■ DATA IN THIS EXERCISE ■
☆ ☆ ☆

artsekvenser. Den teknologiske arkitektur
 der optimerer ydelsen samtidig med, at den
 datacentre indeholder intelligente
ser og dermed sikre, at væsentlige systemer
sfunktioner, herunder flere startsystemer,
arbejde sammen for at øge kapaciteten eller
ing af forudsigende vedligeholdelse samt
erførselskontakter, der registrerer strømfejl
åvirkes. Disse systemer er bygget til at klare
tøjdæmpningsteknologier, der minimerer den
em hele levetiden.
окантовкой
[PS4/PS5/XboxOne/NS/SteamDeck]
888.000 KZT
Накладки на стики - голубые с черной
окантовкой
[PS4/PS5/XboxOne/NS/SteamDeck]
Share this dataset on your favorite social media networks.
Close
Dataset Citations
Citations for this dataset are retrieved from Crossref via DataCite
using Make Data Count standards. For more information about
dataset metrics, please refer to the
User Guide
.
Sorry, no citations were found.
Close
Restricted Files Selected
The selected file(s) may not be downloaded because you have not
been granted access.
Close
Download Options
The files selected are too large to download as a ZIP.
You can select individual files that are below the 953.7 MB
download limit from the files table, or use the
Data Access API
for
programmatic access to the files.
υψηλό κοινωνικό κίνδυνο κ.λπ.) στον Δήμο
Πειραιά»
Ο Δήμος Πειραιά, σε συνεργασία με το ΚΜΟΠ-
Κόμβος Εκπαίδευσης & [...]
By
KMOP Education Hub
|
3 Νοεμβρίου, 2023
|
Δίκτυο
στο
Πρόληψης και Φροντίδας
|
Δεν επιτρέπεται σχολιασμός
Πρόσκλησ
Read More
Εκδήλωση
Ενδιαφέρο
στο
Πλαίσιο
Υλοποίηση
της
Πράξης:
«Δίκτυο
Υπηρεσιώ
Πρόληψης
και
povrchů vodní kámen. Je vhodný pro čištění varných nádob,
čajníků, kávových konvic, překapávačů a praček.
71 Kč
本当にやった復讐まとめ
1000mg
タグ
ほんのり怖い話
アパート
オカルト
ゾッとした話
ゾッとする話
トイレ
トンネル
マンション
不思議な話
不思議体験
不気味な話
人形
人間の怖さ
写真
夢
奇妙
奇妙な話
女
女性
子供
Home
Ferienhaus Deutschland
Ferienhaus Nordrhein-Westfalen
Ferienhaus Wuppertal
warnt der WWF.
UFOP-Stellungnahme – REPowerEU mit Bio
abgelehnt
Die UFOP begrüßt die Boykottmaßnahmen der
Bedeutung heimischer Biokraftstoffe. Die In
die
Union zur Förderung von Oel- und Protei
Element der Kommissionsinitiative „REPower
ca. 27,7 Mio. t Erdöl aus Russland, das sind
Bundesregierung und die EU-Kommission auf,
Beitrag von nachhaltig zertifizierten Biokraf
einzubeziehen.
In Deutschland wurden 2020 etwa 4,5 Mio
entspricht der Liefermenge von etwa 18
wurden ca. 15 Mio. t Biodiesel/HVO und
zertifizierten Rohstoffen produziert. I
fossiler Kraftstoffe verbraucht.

☆ ☆ ☆

■ REQUIRED ACTION ■
Copy out every line in the listing where the word "UFOP" appears.

■ WRITTEN RESPONSE ■
UFOP-Stellungnahme – REPowerEU mit Bio
Die UFOP begrüßt die Boykottmaßnahmen der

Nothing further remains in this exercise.